▶ _TÂCHE_: Rédigez la suite de l'entretien sur la plateforme de lutte contre le blanchiment, en reprenant juste après sa dernière phrase.

═════ EXTRAIT DU TEXTE

La plateforme contre les pratiques de blanchiment fête son 2ème anniversaire

27 juillet 2023 - 8 min de lecture

Interview avec Gregory Machenil, Director Legal 
Affairs & Compliance 

 

Le 18 juin, la plateforme de concertation visant la lutte contre le blanchiment de capitaux a fêté son deuxième anniversaire. Que pense le secteur bancaire de l’évolution de cette collaboration et des réalisations dans ce cadre ? Nous nous sommes entretenus avec Gregory Machenil, Director Legal Affairs & Compliance chez Febelfin.   

 

Une question pour entrer dans le vif du sujet : quels sont les efforts déployés aujourd'hui par les banques pour détecter la fraude financière ?  

 

Les banques ont une fonction de sentinelles : elles veillent à ce que les organisations criminelles et les fraudeurs n'aient pas accès au système financier. Cela rend le blanchiment du produit d'activités criminelles impossible et permet de ramener les capitaux en question dans le circuit légal. Pour simplifier, les banques remplissent cette fonction de sentinelles de deux manières : 

  • elles procèdent toujours à un examen minutieux des profils des nouveaux et nouvelles client-e-s. Si vous souhaitez devenir client-e d'une banque, celle-ci vérifiera votre identité : ce que vous dites correspond-il à ce qui figure sur votre carte d'identité. En outre, la banque vous demandera également à quelles fins vous comptez utiliser le compte (professionnel, privé, etc.),  
  • par ailleurs, les banques surveillent en permanence les transactions financières effectuées sur les comptes. Si la banque soupçonne des opérations atypiques, elle a l'obligation de les signaler à la CTIF (Cellule de traitement des informations financières).

══════════
═════ DOCUMENTS FOURNIS

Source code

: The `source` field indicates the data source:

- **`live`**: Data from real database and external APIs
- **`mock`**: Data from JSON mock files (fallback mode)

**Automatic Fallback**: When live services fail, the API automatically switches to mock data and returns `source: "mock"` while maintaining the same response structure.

══════════

▶ _RÉPONSE_:
Pour remplir ce rôle de sentinelles, les banques réalisent des investissements considérables. Outre les investissements dans l'infrastructure nécessaire (par ex. une automatisation plus poussée grâce à des outils de détection informatiques), les banques investissent également dans leur personnel. Elles recrutent ainsi des profils aptes à reconnaître les transactions atypiques et, conformément à la législation, proposent des formations spécifiques et des cours de recyclage afin de mener la lutte de façon optimale.  

Quelle est l'importance du rôle des banques dans la lutte contre la fraude ?

 

Il est particulièrement important. La lutte contre la fraude fiscale n'est évidemment pas nouvelle. Elle est depuis longtemps une priorité pour les banques belges et n'a fait que se renforcer ces dernières années. Les banques sont les principales parties prenantes de la transmission d'informations aux autorités. L'année dernière, par exemple, la CTIF a reçu pas moins de 53.000 déclarations de transactions douteuses, dont 52 % émanaient du secteur bancaire (pour plus d'informations, voir le rapport annuel de la CTIF).  

Le secteur joue donc un rôle social majeur dans la lutte contre le blanchiment d'argent car les banques ne veulent en aucun cas participer au blanchiment d'argent ou au financement du terrorisme. Elles protègent ainsi la société de cette forme de criminalité.

 

Pourquoi Febelfin a-t-elle lancé un appel à un renforcement de la collaboration en 2020 ?

 

Cet appel a été lancé à la suite d'un concours de circonstances. Le rôle de sentinelles des banques, outre qu'il s'agit d'une mission cruciale, est également un rôle imposé par la loi. Un rôle que les banques remplissent avec un grand sens du devoir, conjointement avec d'autres secteurs soumis à la législation anti-blanchiment (tels que les assureurs, les notaires, les avocats, etc.) Le secteur financier considérait depuis longtemps la lutte contre le blanchiment d'argent comme une tâche partagée avec les autorités et souhaitait une réunion des forces pour un échange d'informations plus optimal. Il existait déjà une collaboration entre le secteur et les pouvoirs publics, bien sûr, mais elle était plutôt fragmentaire puisqu’elle fonctionnait davantage sur une base bilatérale entre les différents acteurs.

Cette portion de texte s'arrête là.